To complete the table for the given dataset, we will need to calculate the corresponding points on the trend line and the residuals for each actual data point.

The trend line equation is given as \( y = 5x + 3.4 \). We will calculate the trend line points for each \( x \) value (1, 2, and 3), and then find the residuals using the formula:

\[ \text{Residual} = \text{Actual Value} - \text{Trend Line Value} \]

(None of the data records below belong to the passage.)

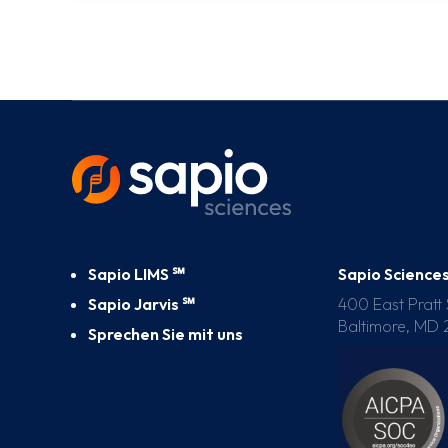
Sapio LIMS ℠
Sapio Science
Sapio Jarvis ℠
400 East Pratt
Baltimore, MD 
Sprechen Sie mit uns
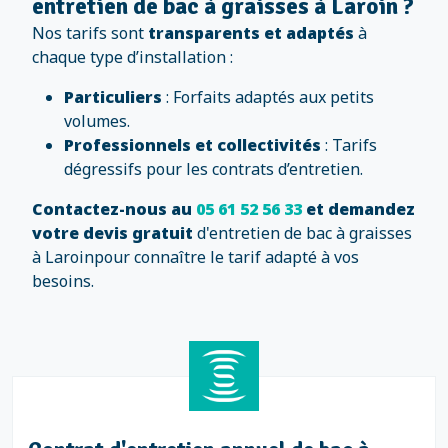
entretien de bac à graisses à Laroin ?
Nos tarifs sont
transparents et adaptés
à
chaque type d’installation :
Particuliers
: Forfaits adaptés aux petits
volumes.
Professionnels et collectivités
: Tarifs
dégressifs pour les contrats d’entretien.
Contactez-nous au
05 61 52 56 33
et demandez
votre devis gratuit
d'entretien de bac à graisses
à Laroinpour connaître le tarif adapté à vos
besoins.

Let's calculate it step by step.

For \( x = 1 \):

• Actual Point: \( (1, 9) \)
• Trend line point: \( y = 5(1) + 3.4 = 5 + 3.4 = 8.4 \)
• Residual: \( 9 - 8.4 = 0.6 \)

For \( x = 2 \):

• Actual Point: \( (2, 12.3) \)
• Trend line point: \( y = 5(2) + 3.4 = 10 + 3.4 = 13.4 \)
• Residual: \( 12.3 - 13.4 = -1.1 \)

For \( x = 3 \):

• Actual Point: \( (3, 18.625) \)
• Trend line point: \( y = 5(3) + 3.4 = 15 + 3.4 = 18.4 \)
• Residual: \( 18.625 - 18.4 = 0.225 \)

Completed Table:

Now we can fill in the table as follows:

| Actual Point | Point on Trend Line | Residual | |--------------|---------------------|----------| | (1, 9) | (1, 8.4) | 0.6 | | (2, 12.3) | (2, 13.4) | -1.1 | | (3, 18.625) | (3, 18.4) | 0.225 |

This table gives the actual points, the values predicted by the trend line, and the calculated residuals for each point in the dataset.